Para a coordenadora do curso de Farmácia da Pontifícia Uni­ver­si­dade Católica do Paraná (PUCPR), Cyn­­thia Bordin, a palavra de or­­dem quanto ao Victoza é cautela. Segundo ela, fica clara a necessidade de mais testes para dar segurança à prescrição para perda de peso.

“Por ser um medicamento no­­vo, não sabemos ao certo qual o efeito colateral em pacientes diabéticos que o usam por muito tempo. Nos casos de pessoas sem a doen­­­ça que o utilizam, o conhecimento é ainda menor e não fazemos a mínima ideia das implicações em longo prazo.”

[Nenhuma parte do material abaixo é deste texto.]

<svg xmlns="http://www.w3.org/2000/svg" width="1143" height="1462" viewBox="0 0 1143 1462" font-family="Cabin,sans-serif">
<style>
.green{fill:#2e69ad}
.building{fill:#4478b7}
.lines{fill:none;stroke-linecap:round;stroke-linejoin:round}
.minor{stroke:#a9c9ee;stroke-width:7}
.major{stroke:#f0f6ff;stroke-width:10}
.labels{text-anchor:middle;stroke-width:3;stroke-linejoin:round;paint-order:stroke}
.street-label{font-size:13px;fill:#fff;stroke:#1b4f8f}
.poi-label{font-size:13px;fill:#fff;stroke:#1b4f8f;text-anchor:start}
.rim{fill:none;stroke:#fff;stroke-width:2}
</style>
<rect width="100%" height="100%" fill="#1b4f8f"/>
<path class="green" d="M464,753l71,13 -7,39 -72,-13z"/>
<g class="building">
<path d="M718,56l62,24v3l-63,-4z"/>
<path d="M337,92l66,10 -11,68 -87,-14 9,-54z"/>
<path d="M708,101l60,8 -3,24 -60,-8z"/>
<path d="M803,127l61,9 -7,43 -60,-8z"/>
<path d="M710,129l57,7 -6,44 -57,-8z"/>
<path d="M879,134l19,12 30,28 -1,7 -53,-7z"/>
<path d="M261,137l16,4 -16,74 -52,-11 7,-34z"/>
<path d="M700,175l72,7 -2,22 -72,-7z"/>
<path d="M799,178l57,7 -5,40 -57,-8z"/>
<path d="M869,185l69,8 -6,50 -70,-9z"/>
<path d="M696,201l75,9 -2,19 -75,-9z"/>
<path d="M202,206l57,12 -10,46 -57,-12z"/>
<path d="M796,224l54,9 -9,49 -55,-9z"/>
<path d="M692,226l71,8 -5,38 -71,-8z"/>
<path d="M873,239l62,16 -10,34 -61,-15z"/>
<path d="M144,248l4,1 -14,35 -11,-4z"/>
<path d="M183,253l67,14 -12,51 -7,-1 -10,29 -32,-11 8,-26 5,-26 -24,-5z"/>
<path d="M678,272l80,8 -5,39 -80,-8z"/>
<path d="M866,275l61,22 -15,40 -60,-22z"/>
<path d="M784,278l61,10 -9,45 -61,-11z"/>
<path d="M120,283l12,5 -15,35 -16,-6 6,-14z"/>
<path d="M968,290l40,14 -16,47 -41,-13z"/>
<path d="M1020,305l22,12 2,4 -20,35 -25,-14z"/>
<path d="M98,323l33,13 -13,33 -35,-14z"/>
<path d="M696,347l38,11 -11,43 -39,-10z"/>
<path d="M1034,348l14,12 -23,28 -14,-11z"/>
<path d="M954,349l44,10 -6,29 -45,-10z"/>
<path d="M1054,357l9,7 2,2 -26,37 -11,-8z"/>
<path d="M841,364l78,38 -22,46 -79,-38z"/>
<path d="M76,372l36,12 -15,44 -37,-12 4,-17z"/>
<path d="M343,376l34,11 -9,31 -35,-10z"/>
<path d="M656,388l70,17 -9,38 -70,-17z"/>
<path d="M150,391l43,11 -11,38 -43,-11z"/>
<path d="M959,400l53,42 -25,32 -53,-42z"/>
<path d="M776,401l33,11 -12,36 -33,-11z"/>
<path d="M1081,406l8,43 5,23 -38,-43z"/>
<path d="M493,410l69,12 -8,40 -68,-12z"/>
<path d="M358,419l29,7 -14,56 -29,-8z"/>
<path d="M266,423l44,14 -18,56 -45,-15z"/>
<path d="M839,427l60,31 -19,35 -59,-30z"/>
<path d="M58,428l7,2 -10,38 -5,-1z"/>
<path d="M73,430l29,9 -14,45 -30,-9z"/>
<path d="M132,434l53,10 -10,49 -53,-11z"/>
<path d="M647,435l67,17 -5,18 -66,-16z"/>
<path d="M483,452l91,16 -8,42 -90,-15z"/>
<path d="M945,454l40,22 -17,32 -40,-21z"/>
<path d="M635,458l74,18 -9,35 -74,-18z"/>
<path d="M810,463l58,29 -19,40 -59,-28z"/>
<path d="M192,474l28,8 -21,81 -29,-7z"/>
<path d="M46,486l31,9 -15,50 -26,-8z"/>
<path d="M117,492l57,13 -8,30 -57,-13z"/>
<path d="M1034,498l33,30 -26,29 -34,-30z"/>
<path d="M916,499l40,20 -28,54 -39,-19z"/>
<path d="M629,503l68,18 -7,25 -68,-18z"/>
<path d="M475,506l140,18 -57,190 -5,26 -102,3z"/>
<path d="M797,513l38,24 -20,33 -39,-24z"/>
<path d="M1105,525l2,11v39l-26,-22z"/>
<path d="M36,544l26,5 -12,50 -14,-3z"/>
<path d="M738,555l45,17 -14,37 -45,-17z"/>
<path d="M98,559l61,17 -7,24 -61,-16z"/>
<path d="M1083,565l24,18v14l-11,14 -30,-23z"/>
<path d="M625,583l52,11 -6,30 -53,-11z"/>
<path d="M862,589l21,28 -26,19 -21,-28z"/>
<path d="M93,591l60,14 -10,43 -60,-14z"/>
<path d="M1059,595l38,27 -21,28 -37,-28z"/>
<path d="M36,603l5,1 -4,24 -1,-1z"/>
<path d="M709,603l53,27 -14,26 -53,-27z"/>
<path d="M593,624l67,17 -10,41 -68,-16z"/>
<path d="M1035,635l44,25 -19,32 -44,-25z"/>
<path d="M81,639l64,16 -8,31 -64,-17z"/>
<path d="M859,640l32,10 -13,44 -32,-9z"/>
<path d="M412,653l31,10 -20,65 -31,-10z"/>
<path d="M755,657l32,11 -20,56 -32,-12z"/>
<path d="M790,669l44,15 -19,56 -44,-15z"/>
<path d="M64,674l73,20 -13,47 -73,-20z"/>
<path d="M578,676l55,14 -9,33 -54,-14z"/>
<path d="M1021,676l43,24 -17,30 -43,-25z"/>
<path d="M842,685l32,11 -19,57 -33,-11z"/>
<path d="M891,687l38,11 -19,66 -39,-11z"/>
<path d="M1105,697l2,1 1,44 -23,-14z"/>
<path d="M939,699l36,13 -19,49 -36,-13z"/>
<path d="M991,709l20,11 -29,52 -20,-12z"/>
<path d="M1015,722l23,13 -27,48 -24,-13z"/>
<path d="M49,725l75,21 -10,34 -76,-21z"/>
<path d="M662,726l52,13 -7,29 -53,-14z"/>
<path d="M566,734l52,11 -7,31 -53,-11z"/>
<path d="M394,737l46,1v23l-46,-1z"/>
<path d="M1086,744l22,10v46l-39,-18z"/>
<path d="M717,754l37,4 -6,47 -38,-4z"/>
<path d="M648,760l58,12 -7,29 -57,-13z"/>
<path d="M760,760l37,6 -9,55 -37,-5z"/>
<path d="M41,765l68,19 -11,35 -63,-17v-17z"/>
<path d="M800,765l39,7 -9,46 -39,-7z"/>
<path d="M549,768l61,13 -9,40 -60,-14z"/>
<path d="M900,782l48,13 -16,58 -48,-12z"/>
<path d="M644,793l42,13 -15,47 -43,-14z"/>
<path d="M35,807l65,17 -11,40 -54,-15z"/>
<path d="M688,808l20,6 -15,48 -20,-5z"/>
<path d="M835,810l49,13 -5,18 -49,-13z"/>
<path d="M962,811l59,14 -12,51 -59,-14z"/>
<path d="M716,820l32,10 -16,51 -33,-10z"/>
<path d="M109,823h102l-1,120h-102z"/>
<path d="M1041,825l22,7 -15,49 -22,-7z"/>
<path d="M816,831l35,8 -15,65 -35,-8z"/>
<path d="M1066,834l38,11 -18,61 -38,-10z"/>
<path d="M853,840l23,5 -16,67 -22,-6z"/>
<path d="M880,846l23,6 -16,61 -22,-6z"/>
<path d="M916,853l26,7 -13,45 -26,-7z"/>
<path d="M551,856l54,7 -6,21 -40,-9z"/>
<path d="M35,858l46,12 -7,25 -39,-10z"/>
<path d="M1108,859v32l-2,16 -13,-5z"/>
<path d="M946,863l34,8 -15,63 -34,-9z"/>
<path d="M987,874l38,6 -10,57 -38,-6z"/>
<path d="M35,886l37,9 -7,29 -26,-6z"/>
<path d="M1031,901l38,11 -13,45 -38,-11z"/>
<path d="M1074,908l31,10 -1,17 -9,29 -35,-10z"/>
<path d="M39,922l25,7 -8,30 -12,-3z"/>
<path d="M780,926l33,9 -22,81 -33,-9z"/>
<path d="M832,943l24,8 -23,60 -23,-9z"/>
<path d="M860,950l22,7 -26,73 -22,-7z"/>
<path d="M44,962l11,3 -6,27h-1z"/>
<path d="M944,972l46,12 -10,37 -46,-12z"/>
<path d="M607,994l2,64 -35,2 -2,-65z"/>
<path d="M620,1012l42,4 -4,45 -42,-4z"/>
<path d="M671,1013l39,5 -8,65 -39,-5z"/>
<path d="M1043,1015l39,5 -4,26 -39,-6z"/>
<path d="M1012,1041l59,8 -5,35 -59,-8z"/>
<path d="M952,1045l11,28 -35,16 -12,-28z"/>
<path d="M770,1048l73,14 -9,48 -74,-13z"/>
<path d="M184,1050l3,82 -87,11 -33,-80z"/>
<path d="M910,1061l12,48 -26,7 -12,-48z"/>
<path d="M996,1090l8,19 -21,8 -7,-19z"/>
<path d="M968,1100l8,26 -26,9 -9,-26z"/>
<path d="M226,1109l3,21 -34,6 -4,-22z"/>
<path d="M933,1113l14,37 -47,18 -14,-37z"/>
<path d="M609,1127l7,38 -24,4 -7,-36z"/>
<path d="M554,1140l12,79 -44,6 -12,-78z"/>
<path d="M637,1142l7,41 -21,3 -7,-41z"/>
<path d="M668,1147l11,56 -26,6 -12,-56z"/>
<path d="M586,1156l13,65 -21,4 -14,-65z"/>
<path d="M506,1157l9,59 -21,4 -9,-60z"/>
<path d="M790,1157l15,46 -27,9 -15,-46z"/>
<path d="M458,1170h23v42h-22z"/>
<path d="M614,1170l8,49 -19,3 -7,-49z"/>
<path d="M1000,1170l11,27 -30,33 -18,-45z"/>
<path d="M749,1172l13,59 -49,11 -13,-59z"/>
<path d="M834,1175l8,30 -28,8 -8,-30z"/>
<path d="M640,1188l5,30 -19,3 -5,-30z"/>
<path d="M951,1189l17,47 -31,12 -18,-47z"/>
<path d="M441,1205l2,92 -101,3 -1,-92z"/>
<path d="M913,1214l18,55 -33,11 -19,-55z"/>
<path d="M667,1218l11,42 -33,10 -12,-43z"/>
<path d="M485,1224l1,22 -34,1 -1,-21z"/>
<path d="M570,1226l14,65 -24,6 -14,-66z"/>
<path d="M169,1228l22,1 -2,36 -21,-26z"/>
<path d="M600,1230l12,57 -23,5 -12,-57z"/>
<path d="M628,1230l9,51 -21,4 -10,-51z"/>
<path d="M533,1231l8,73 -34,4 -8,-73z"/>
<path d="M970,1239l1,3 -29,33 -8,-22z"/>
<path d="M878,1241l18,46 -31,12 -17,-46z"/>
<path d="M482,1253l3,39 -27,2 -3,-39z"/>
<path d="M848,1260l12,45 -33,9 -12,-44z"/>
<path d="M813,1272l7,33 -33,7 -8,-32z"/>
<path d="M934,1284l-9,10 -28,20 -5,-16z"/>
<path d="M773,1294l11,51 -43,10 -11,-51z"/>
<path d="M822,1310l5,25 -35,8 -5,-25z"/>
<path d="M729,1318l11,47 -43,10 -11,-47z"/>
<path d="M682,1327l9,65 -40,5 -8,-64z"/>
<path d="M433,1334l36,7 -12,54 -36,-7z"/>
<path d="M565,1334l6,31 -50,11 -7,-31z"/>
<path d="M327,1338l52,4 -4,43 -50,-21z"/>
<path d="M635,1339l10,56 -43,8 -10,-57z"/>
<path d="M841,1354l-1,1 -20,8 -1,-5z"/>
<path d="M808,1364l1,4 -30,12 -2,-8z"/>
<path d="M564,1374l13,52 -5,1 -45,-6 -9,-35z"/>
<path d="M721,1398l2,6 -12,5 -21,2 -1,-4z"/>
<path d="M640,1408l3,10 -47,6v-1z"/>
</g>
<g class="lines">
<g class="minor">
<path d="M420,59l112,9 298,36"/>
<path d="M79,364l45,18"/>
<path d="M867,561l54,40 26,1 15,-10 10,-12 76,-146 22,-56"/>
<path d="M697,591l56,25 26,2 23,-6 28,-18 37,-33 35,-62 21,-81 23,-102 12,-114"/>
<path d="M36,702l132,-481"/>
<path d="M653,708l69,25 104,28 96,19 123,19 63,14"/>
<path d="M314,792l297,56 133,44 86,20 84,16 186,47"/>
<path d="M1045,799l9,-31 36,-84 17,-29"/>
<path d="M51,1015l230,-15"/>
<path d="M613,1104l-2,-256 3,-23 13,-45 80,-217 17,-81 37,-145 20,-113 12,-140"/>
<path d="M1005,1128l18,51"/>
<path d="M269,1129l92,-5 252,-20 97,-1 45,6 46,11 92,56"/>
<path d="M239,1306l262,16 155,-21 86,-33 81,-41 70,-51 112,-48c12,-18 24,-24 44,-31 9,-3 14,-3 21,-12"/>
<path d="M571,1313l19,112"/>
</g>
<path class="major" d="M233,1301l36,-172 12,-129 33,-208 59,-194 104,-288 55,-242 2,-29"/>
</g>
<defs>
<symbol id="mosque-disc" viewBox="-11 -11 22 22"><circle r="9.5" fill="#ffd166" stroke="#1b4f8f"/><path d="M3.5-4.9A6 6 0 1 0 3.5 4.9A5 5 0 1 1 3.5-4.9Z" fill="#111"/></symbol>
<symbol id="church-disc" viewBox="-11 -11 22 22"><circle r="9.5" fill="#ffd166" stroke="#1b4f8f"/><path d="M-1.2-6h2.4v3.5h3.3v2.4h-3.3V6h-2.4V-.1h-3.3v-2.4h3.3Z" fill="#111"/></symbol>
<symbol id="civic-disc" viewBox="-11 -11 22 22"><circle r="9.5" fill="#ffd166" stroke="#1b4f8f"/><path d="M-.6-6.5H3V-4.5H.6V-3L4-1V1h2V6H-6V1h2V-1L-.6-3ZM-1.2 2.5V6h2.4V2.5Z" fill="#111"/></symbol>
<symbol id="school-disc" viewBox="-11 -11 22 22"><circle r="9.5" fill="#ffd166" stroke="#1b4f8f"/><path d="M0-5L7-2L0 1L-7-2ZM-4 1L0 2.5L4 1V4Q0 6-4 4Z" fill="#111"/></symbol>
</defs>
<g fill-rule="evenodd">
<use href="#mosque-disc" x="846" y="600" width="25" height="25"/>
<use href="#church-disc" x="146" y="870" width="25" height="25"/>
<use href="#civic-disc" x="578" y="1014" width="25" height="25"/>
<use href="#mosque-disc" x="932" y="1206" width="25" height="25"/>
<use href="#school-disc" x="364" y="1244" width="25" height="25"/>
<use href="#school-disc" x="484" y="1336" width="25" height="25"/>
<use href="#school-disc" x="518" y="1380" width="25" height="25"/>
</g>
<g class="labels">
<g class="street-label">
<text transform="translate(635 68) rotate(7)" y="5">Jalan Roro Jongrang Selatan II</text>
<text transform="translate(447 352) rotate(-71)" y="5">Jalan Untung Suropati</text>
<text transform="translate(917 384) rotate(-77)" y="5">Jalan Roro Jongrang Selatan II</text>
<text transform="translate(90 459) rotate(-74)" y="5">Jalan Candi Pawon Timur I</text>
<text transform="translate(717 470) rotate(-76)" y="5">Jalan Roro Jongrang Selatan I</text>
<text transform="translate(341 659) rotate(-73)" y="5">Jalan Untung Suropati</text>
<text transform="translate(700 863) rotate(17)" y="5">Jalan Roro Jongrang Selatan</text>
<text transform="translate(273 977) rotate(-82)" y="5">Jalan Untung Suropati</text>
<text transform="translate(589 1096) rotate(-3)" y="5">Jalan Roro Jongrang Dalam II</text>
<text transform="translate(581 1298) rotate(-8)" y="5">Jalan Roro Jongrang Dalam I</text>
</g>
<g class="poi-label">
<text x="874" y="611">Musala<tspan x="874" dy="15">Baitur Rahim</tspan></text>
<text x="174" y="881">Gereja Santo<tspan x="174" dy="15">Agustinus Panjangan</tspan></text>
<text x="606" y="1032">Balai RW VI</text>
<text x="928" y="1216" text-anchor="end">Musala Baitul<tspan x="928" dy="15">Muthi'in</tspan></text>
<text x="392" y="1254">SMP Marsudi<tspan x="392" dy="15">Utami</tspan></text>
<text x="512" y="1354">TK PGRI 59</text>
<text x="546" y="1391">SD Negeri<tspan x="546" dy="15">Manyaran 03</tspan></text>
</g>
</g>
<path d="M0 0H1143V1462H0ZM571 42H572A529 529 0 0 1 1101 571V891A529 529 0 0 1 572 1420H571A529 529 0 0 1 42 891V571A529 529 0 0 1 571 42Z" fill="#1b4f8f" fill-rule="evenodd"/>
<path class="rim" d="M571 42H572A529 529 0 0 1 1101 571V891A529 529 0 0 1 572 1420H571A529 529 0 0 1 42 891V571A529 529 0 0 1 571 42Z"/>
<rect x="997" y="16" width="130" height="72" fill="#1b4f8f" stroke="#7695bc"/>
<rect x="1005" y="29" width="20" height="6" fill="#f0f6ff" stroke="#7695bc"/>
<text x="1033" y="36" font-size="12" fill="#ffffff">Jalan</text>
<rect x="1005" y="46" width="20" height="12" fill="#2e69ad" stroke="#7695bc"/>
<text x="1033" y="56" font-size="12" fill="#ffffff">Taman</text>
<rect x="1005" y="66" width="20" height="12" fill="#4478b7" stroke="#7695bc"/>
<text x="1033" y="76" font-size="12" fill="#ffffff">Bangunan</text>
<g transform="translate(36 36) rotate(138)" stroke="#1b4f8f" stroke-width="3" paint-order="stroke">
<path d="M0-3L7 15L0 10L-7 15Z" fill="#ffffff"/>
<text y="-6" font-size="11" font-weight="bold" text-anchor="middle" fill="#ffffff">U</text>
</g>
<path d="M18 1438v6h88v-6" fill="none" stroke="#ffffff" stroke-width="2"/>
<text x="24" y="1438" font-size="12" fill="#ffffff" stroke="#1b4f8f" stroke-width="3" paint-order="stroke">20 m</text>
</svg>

A presidente da Câmara Técni­ca de Medicamentos do Conselho Re­­­­gional de Medicina do Paraná (CRM-PR), Monica Kastrup, explica que o dia a dia com o medicamento não é tão agradável quanto a re­­vista Veja mostrou há algumas se­­­­manas. “Só o preço já assusta: ca­­da embalagem custa R$ 400. Além disso, ele causa náuseas, enjoo e exige cautela porque altera a quantidade de hormônios, o que pode render problemas na tireoide.”

Para ela, o medicamento virou a sensação devido a uma falsa promessa “milagrosa”. “Todos buscam uma fórmula mágica, mas é fantasioso achar que um medicamento vai fazer a pessoa emagrecer sem qualquer esforço.”